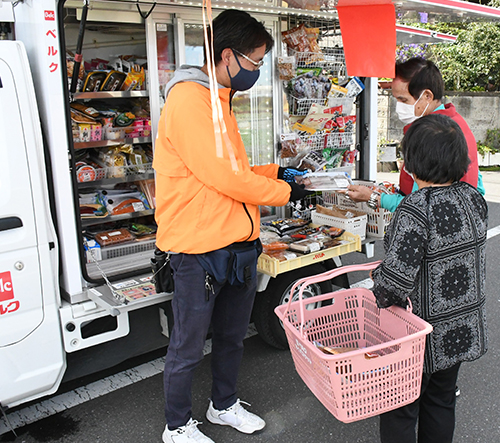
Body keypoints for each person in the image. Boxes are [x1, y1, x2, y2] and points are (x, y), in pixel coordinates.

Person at [153, 9, 310, 443]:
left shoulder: (219, 99)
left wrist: (278, 172)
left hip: (238, 245)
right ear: (227, 55)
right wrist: (285, 193)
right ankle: (177, 426)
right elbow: (222, 177)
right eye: (256, 61)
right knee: (186, 347)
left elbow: (233, 168)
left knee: (231, 337)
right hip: (197, 249)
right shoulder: (189, 100)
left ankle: (222, 406)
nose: (258, 71)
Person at [371, 114, 488, 443]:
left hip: (417, 336)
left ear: (413, 161)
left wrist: (376, 281)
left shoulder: (415, 209)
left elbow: (393, 284)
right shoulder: (473, 199)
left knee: (400, 407)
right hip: (458, 331)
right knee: (441, 400)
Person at [347, 57, 485, 211]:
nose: (398, 107)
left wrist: (374, 198)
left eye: (403, 100)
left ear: (427, 96)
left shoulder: (434, 136)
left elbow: (420, 208)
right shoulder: (454, 124)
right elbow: (477, 185)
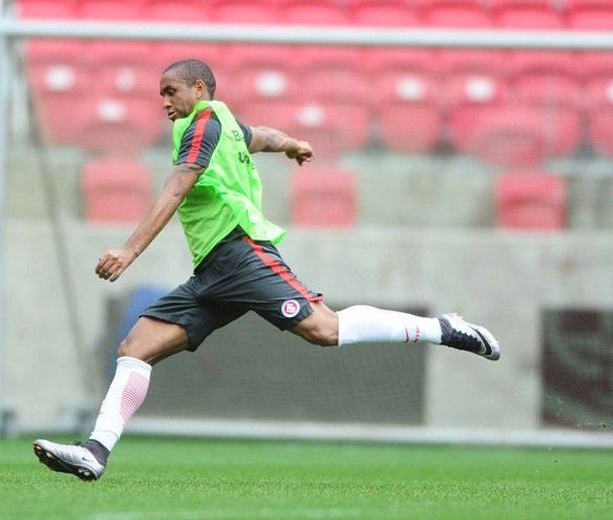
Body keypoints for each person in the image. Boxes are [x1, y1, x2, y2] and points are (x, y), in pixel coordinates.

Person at [33, 59, 500, 481]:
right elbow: (262, 137)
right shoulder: (226, 123)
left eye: (170, 91)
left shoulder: (202, 123)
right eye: (160, 94)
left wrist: (128, 251)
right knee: (136, 346)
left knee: (323, 328)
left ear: (199, 88)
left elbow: (175, 189)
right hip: (213, 272)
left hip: (241, 252)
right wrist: (291, 144)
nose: (164, 102)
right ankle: (96, 451)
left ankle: (443, 329)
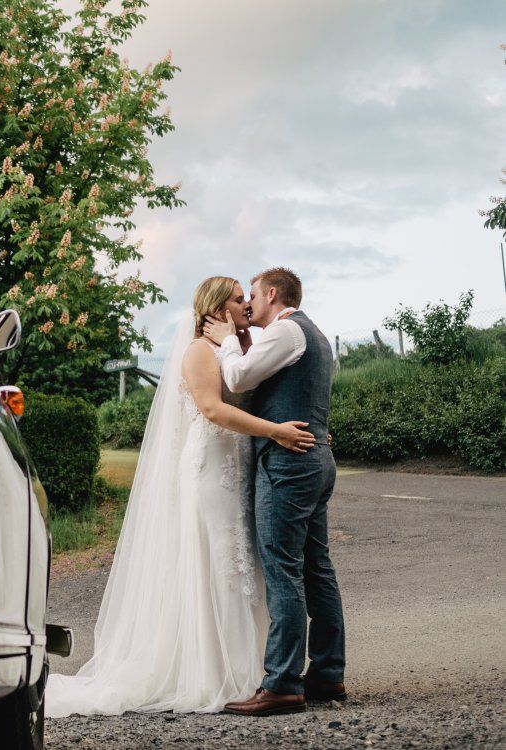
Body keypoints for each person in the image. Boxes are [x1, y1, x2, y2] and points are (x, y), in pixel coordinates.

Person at [45, 276, 317, 717]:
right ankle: (213, 672)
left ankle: (251, 669)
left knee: (240, 565)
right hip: (210, 469)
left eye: (247, 296)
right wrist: (275, 432)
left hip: (237, 469)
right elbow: (212, 409)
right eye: (236, 298)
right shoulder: (197, 352)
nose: (246, 303)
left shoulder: (234, 350)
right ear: (216, 307)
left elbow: (252, 390)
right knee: (218, 562)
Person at [203, 267, 347, 717]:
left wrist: (227, 338)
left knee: (283, 567)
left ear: (271, 294)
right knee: (315, 567)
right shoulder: (314, 334)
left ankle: (283, 683)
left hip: (289, 463)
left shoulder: (286, 330)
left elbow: (240, 378)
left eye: (251, 294)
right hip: (314, 459)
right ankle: (326, 672)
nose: (247, 303)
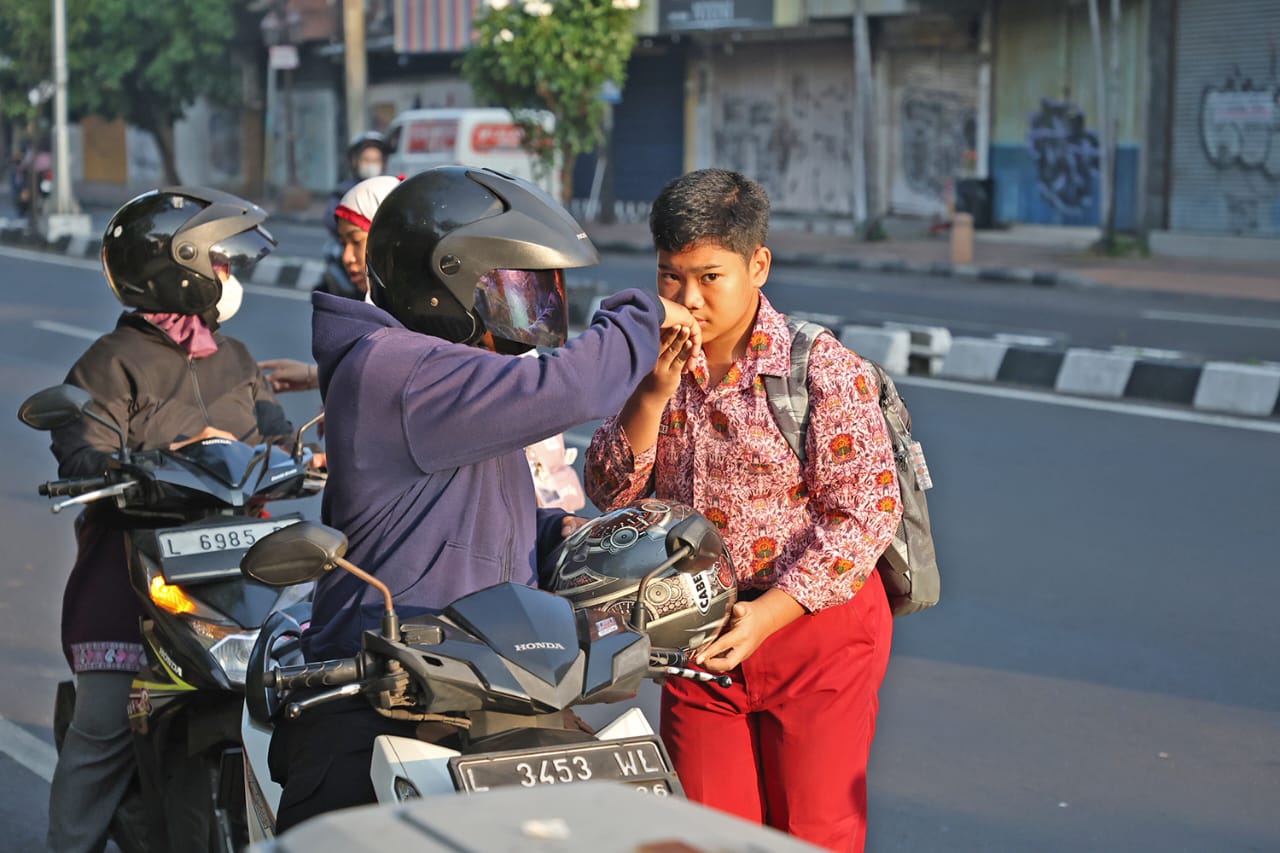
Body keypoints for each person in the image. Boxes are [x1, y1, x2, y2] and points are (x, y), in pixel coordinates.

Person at [266, 165, 700, 830]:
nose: (533, 306)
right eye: (516, 287)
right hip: (387, 686)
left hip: (497, 678)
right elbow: (572, 388)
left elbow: (468, 509)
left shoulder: (454, 375)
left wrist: (559, 535)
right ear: (447, 281)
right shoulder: (395, 367)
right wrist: (643, 313)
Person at [583, 168, 901, 852]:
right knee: (705, 833)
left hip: (815, 633)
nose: (688, 300)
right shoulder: (653, 362)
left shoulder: (823, 369)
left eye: (709, 277)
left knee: (813, 832)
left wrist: (769, 615)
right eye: (670, 277)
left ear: (758, 265)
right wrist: (650, 395)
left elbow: (865, 515)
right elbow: (611, 495)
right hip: (698, 634)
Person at [44, 186, 293, 853]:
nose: (229, 276)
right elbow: (83, 446)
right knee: (102, 726)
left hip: (234, 570)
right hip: (134, 570)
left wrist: (305, 453)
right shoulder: (109, 361)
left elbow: (277, 434)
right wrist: (145, 456)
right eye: (220, 262)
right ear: (178, 270)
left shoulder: (236, 358)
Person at [260, 175, 403, 393]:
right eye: (343, 243)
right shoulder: (384, 312)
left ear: (387, 240)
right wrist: (314, 375)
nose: (347, 257)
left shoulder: (424, 320)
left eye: (356, 241)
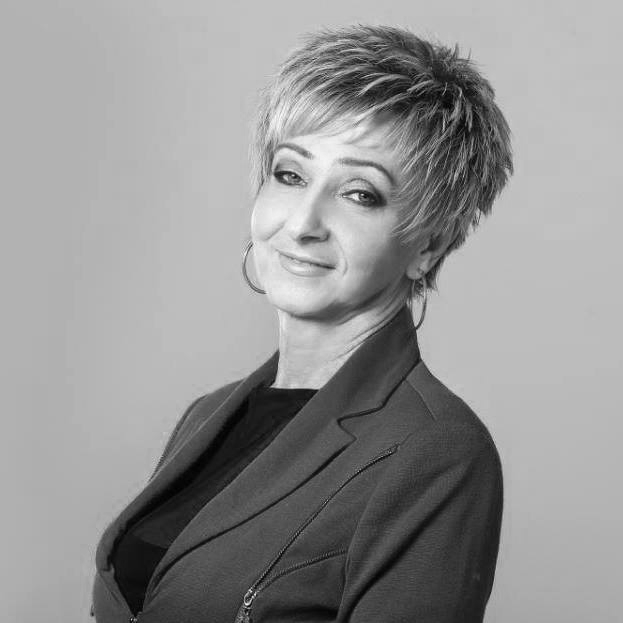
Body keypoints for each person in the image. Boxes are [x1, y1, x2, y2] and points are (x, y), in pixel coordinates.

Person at [91, 24, 513, 623]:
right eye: (290, 175)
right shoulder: (206, 416)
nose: (302, 223)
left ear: (429, 245)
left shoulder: (436, 452)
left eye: (360, 193)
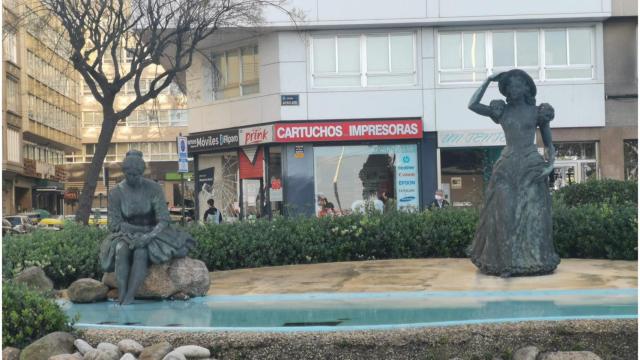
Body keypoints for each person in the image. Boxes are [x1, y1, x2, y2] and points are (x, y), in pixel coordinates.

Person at [467, 69, 560, 277]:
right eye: (509, 86)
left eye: (517, 85)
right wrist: (488, 80)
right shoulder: (502, 111)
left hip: (531, 166)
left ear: (527, 87)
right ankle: (505, 263)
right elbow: (472, 105)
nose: (513, 89)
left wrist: (550, 164)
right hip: (507, 166)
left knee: (533, 215)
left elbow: (549, 143)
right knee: (504, 214)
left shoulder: (538, 112)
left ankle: (535, 260)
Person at [99, 150, 195, 305]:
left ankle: (130, 296)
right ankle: (122, 294)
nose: (133, 178)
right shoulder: (116, 192)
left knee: (141, 252)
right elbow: (114, 224)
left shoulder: (154, 189)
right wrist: (135, 233)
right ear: (124, 172)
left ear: (142, 173)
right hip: (126, 233)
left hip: (153, 233)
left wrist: (148, 236)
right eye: (129, 174)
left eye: (136, 174)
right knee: (121, 249)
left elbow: (164, 220)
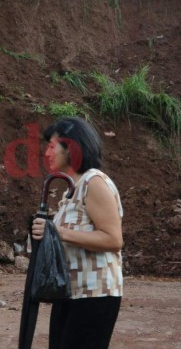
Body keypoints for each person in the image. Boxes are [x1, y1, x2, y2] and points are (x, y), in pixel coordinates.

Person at [31, 116, 124, 349]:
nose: (47, 153)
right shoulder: (71, 191)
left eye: (53, 147)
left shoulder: (94, 183)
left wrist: (56, 232)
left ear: (72, 148)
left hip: (95, 294)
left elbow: (113, 239)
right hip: (71, 292)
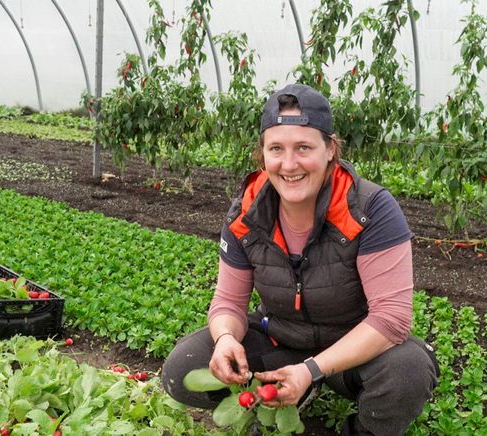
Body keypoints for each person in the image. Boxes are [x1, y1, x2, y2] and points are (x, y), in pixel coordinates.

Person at [161, 84, 439, 435]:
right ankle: (287, 404)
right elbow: (229, 301)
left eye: (304, 147)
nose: (289, 164)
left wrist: (312, 369)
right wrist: (227, 339)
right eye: (276, 148)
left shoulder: (370, 209)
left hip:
--
== WHAT YOU NEED TO DO ==
Set down all the lines above exactly as they appear, with no pictures.

== SOLUTION TO THE EXERCISE ==
Body keypoints for each person in the image. Boxes are [x1, y1, x2, y2] and points are (x, y), in pixel coordinates.

Person at [153, 9, 310, 443]:
left shoulder: (219, 99)
left wrist: (278, 172)
left hip: (238, 245)
right ear: (227, 55)
right wrist: (285, 193)
right ankle: (177, 426)
right elbow: (222, 177)
right eye: (256, 61)
right knee: (186, 347)
left elbow: (233, 168)
left knee: (231, 337)
right hip: (197, 249)
right shoulder: (189, 100)
left ankle: (222, 406)
nose: (258, 71)
Person at [371, 114, 488, 443]:
left hip: (417, 336)
left ear: (413, 161)
left wrist: (376, 281)
left shoulder: (415, 209)
left elbow: (393, 284)
right shoulder: (473, 199)
left knee: (400, 407)
right hip: (458, 331)
right knee: (441, 400)
Person at [347, 57, 485, 211]:
nose: (398, 107)
left wrist: (374, 198)
left eye: (403, 100)
left ear: (427, 96)
left shoulder: (434, 136)
left elbow: (420, 208)
right shoulder: (454, 124)
right elbow: (477, 185)
Body keypoints for each person in the image. Boxes are [x1, y1, x2, y2] and points are (x, y), in pixel coordinates.

Person at [33, 59, 500, 481]:
right elbow: (262, 137)
right shoulder: (226, 123)
left eye: (170, 91)
left shoulder: (202, 123)
right eye: (160, 94)
left wrist: (128, 251)
right knee: (136, 346)
left knee: (323, 328)
left ear: (199, 88)
left elbow: (175, 189)
right hip: (213, 272)
left hip: (241, 252)
right wrist: (291, 144)
nose: (164, 102)
right ankle: (96, 451)
left ankle: (443, 329)
Body keypoints for each person in the image. Boxes are [x1, y1, x2, y2] and points are (x, y), in pixel coordinates.

Person at [45, 276, 317, 717]:
right ankle: (213, 672)
left ankle: (251, 669)
left knee: (240, 565)
right hip: (210, 469)
left eye: (247, 296)
right wrist: (275, 432)
left hip: (237, 469)
right elbow: (212, 409)
right eye: (236, 298)
right shoulder: (197, 352)
nose: (246, 303)
left shoulder: (234, 350)
right ear: (216, 307)
left elbow: (252, 390)
right knee: (218, 562)
Person at [203, 267, 347, 717]:
left wrist: (227, 338)
left knee: (283, 567)
left ear: (271, 294)
right knee: (315, 567)
right shoulder: (314, 334)
left ankle: (283, 683)
left hip: (289, 463)
left shoulder: (286, 330)
left elbow: (240, 378)
left eye: (251, 294)
right hip: (314, 459)
right ankle: (326, 672)
nose: (247, 303)
Body keypoints for each person in the image. Boxes are [x1, y1, x2, y2] and points are (x, y), in pixel coordinates.

Person at [266, 165, 700, 830]:
nose: (533, 306)
right eye: (516, 287)
right hip: (387, 686)
left hip: (497, 678)
right elbow: (572, 388)
left elbow: (468, 509)
left shoulder: (454, 375)
left wrist: (559, 535)
right ear: (447, 281)
right shoulder: (395, 367)
right wrist: (643, 313)
Person at [583, 168, 901, 852]:
right knee: (705, 833)
left hip: (815, 633)
nose: (688, 300)
right shoulder: (653, 362)
left shoulder: (823, 369)
left eye: (709, 277)
left knee: (813, 832)
left wrist: (769, 615)
right eye: (670, 277)
left ear: (758, 265)
right wrist: (650, 395)
left elbow: (865, 515)
right elbow: (611, 495)
right hip: (698, 634)
Person at [44, 186, 293, 853]:
nose: (229, 276)
right elbow: (83, 446)
right knee: (102, 726)
left hip: (234, 570)
right hip: (134, 570)
left wrist: (305, 453)
right shoulder: (109, 361)
left elbow: (277, 434)
right wrist: (145, 456)
right eye: (220, 262)
right ear: (178, 270)
left shoulder: (236, 358)
Person at [260, 175, 403, 393]:
right eye: (343, 243)
right shoulder: (384, 312)
left ear: (387, 240)
right wrist: (314, 375)
nose: (347, 257)
left shoulder: (424, 320)
left eye: (356, 241)
Body keypoints for each person in the image. Boxes are [x1, y1, x2, y2] and points are (x, y), in pixel coordinates.

Person at [91, 24, 513, 623]:
right eye: (290, 175)
right shoulder: (206, 416)
nose: (302, 223)
left ear: (429, 245)
left shoulder: (436, 452)
left eye: (360, 193)
Body keypoints for each person in the image. Boxes are [x1, y1, x2, y2] and points are (x, y), in pixel coordinates.

Person at [467, 69, 560, 277]:
right eye: (509, 86)
left eye: (517, 85)
right wrist: (488, 80)
right shoulder: (502, 111)
left hip: (531, 166)
left ear: (527, 87)
right ankle: (505, 263)
right elbow: (472, 105)
nose: (513, 89)
left wrist: (550, 164)
right hip: (507, 166)
left knee: (533, 215)
left elbow: (549, 143)
right knee: (504, 214)
left shoulder: (538, 112)
left ankle: (535, 260)
Person at [99, 150, 195, 305]:
left ankle: (130, 296)
right ankle: (122, 294)
nose: (133, 178)
right shoulder: (116, 192)
left knee: (141, 252)
right elbow: (114, 224)
left shoulder: (154, 189)
right wrist: (135, 233)
right ear: (124, 172)
left ear: (142, 173)
right hip: (126, 233)
left hip: (153, 233)
left wrist: (148, 236)
right eye: (129, 174)
left eye: (136, 174)
right knee: (121, 249)
left elbow: (164, 220)
Body keypoints for each person in the image. Boxes are [x1, y1, x2, y2] and points are (x, y), in pixel coordinates.

Person at [31, 116, 124, 349]:
nose: (47, 153)
right shoulder: (71, 191)
left eye: (53, 147)
left shoulder: (94, 183)
left wrist: (56, 232)
left ear: (72, 148)
left hip: (95, 294)
left elbow: (113, 239)
right hip: (71, 292)
Body keypoints for each person in the image. Boxes are [x1, y1, x2, y2] and points are (x, y), in pixel coordinates.

Person at [161, 84, 439, 435]:
right ankle: (287, 404)
right elbow: (229, 301)
left eye: (304, 147)
nose: (289, 164)
left wrist: (312, 369)
right wrist: (227, 339)
right eye: (276, 148)
left shoulder: (370, 209)
left hip:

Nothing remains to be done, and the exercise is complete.